Omar Abdullah, the region’s former top elected official in prison for several months in 2019, welcomed the internet recovery. “Better late than never,” he tweeted.

Others criticized such voices, saying that the Internet is one of the basic rights.

“I actually see some doing their best to thank government officials for 4G recovery,” Anuradha Bhasin, editor of the Kashmir Times, said in a tweet. ‘They don’t offer us charity. We should ask for compensation for our hardship and losses. ”

India often understands mobile internet services in parts of the region as a tactic during counterinsurgency operations and anti-Indian protests.

According to London-based digital privacy and research group Top10VPN, India was at the top of internet outages in 2020.

The group said in its January report that the internet shutdown in 2020 caused a loss of $ 4.01 billion worldwide and that India was the most affected while it suffered a loss of $ 2.8 billion.

Most of the internet stops in India are enforced in Kashmir.
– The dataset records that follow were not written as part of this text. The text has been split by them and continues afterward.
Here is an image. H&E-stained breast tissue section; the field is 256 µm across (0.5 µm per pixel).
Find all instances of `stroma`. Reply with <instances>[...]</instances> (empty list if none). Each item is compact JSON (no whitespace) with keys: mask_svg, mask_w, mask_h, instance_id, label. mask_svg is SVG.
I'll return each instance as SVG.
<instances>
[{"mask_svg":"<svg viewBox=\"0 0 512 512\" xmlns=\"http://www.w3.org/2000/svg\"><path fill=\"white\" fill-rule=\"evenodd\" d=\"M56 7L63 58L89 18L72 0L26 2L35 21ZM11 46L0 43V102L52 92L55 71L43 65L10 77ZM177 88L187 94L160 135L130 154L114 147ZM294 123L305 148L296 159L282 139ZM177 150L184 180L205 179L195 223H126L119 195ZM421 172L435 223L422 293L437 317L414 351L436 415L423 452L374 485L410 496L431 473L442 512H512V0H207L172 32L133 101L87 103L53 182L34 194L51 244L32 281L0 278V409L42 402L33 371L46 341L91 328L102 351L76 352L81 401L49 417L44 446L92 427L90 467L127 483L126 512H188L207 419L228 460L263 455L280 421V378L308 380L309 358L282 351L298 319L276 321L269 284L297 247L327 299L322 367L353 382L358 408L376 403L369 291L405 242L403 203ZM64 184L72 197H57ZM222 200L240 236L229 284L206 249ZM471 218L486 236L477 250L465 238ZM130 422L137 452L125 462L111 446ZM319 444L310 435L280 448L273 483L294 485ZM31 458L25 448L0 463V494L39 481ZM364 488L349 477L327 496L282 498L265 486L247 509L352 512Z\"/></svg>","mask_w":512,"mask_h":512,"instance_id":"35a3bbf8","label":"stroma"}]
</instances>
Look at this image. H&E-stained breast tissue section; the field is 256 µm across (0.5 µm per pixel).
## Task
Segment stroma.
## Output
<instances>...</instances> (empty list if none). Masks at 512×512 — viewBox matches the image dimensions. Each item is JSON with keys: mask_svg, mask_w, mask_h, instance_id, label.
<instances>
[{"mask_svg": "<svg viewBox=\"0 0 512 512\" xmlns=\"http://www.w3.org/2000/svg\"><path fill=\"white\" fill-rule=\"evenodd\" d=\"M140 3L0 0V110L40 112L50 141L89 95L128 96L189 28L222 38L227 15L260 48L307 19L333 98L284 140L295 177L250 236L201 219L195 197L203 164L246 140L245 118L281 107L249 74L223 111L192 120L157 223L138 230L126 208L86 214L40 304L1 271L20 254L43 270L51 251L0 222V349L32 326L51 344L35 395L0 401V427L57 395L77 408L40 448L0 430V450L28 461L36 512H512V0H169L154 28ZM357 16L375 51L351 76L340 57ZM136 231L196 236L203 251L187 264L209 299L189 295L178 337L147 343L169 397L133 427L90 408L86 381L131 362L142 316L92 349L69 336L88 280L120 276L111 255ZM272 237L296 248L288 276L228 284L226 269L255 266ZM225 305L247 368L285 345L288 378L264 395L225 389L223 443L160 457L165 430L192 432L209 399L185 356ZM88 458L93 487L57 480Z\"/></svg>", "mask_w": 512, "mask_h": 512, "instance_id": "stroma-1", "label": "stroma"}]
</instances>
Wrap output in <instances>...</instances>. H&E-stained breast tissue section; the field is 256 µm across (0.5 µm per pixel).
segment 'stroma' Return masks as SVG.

But they have also been used elsewhere by Prime Minister Narendra Modi’s government.

Authorities cut off the internet at protest sites outside of New Delhi, where tens of thousands of farmers camp for more than two months against new agricultural laws. The move drew worldwide attention after pop star Rihanna tweeted a link from a CNN news report on Tuesday that India is blocking internet services on the protest sites. It angered government ministers and Indian celebrities, who urged people to get together and denounce outsiders trying to break the country.